### PASSAGE
Persistent Storage of Audit Records

When persistently storing logged audit events developers can choose formats other than the standardized formats used for transporting event records. For example, they may decide to decompose CADF event records for storing them in relational database tables, or save records in Parquet files for efficient storage and querying. However, they need to ensure that the record element data types and formats remain compatible with the chosen standard and the values remain unchanged. This will allow them when necessary to reconstruct the records in their original format to maintain the application interoperability.

Reporting and Alerts

Typical reports for auditing the PHI access control compliance might answer the questions like "Who/what entities had access to any PHI within the given time interval", "Who had access to a specific PHI item during the entire log interval", "What PHI items have been accessed during the during the particular user session", "Was there any PHI access outside business hours in the past week", etc.

Note that compliance reports like this themselves are subject to privacy regulations; they must be retained, and access to them controlled, according to such regulations. For example, HIPAA stipulates that organizations subject to its rules "must maintain, until six years after the later of the date of their creation or last effective date, its privacy policies and procedures, its privacy practices notices, disposition of complaints, and other actions, activities, and designations that the Privacy Rule requires to be documented," which applies in particular to the audit activity records.

Developers can choose any tools available for reporting on the chosen storage solution, with the condition that it offers the necessary means of user authentication, authorization, and secure retention and disposal of audit reports.
######
### INFORMATION
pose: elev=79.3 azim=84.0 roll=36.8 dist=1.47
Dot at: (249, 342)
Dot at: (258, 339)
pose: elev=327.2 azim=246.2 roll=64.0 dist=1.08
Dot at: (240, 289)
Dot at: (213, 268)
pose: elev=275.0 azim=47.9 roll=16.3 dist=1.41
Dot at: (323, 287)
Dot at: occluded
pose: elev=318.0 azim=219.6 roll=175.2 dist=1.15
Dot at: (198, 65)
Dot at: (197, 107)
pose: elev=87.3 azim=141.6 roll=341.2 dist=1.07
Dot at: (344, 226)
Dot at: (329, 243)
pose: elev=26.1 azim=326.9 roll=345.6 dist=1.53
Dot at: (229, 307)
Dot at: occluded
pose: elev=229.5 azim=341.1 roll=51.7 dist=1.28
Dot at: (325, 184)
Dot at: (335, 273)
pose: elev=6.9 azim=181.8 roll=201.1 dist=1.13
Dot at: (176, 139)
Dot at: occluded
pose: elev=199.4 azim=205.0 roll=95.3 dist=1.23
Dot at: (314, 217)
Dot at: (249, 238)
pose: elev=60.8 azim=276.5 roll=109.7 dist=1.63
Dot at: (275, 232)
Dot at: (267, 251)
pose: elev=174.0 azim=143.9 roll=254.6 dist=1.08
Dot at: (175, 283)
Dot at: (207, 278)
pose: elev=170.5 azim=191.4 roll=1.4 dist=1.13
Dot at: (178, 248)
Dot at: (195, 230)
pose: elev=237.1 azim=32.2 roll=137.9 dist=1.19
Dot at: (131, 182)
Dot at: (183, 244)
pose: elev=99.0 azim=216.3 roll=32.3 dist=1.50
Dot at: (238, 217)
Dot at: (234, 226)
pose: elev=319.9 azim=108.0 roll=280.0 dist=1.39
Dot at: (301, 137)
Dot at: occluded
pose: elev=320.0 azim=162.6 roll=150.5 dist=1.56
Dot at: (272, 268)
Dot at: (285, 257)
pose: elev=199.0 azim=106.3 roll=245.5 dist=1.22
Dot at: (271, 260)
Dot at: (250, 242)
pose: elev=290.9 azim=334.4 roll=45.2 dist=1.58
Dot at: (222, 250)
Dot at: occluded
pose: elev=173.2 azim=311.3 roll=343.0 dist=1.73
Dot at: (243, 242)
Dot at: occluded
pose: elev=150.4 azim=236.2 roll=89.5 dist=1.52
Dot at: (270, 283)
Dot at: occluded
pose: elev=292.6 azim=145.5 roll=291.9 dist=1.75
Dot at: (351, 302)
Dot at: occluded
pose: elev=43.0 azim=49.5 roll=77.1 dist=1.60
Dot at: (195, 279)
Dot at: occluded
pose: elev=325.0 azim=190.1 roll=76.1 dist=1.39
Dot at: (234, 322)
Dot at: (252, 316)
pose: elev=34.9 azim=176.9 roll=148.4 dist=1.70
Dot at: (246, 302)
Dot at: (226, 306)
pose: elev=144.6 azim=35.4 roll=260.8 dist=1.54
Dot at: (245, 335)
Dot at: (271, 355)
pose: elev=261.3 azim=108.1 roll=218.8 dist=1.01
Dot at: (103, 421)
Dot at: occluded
######
REQUIREMENT A: Please rewrite as a short list the paragraph of the passage on audit records that begins "When persistently storing logged audit events," keeping its main facts.
REQUIREMENT B: Reproduce the part of the passage on audit records that begins at the words "Note that compliance" and stops after "of audit reports.".
REQUIREMENT C: Resume the passage on audit records after its final sentence.
The records are not needed for any of this.

YOUR RESPONSE A:
- Developers may store logged audit events in formats other than the standard ones used to transport event records.
- Examples: breaking CADF event records down into relational database tables, or saving records in Parquet files for efficient storage and querying.
- The data types and formats of record elements must stay compatible with the chosen standard, and the values must remain unchanged.
- This allows records to be rebuilt in their original format when needed, keeping applications interoperable.

YOUR RESPONSE B:
Note that compliance reports like this themselves are subject to privacy regulations; they must be retained, and access to them controlled, according to such regulations. For example, HIPAA stipulates that organizations subject to its rules "must maintain, until six years after the later of the date of their creation or last effective date, its privacy policies and procedures, its privacy practices notices, disposition of complaints, and other actions, activities, and designations that the Privacy Rule requires to be documented," which applies in particular to the audit activity records.

Developers can choose any tools available for reporting on the chosen storage solution, with the condition that it offers the necessary means of user authentication, authorization, and secure retention and disposal of audit reports.

YOUR RESPONSE C:
Application developers should consider implementing an alert mechanism, based on the auditable event, to send notifications and initiate response in case of unexpected occurrences of PHI access. Rules for such notifications will be application-specific; depending on the expected workload patterns they could include access to PHI outside the normal business hours; access to multiple PHI records inside a single user session; requests origination from unexpected locations; etc. Alert rules can be applied to the event records in motion, as they are being sent, for immediate reaction, or to data at rest after they have been persistently stored, which could allow more intelligent analysis and detection of unusual access patterns.

Security

Auditable event records must be protected from unauthorized access and modification while in transit ("in motion") and after they are persistently stored ("at rest").

Transport security is achieved by encrypting the communication channels used to move records from their sources to the storage location and requiring reliable authentication at the channel endpoints.

Storage security also involves encrypting saved records using the methods appropriate for the chosen storage medium (database table encryption, entire disk encryption). It also requires strict authentication; only persons responsible for enforcing regulatory controls and conducting audits should be able to read the event logs, and no-one should be able to alter recorded events.

When the logs are no longer needed they should be destroyed, along with any archive copies, using a method that prevents data recovery. In deployments where you do not have access to the storage media, such as when using managed database or storage services, cryptographic destruction (destruction of data encryption keys) is appropriate, as it renders encrypted data nonrecoverable.

Availability

It is important to ensure that audit event records are not lost or damaged, neither in transit nor in storage, to maintain regulatory compliance. Choose a reliable transport with "at least once" or "exactly once" semantics, such as Apache Kafka or similar messaging service. (It is OK to have duplicate records of an event, but it is never acceptable to miss an event.)

Event records in persistent storage must be backed up regularly to an off-site location to guarantee that access to the audit logs is possible even in case of storage failure or site-wide outage. The application disaster recovery plans should include the infrastructure used to collect, transport, and store audit event logs.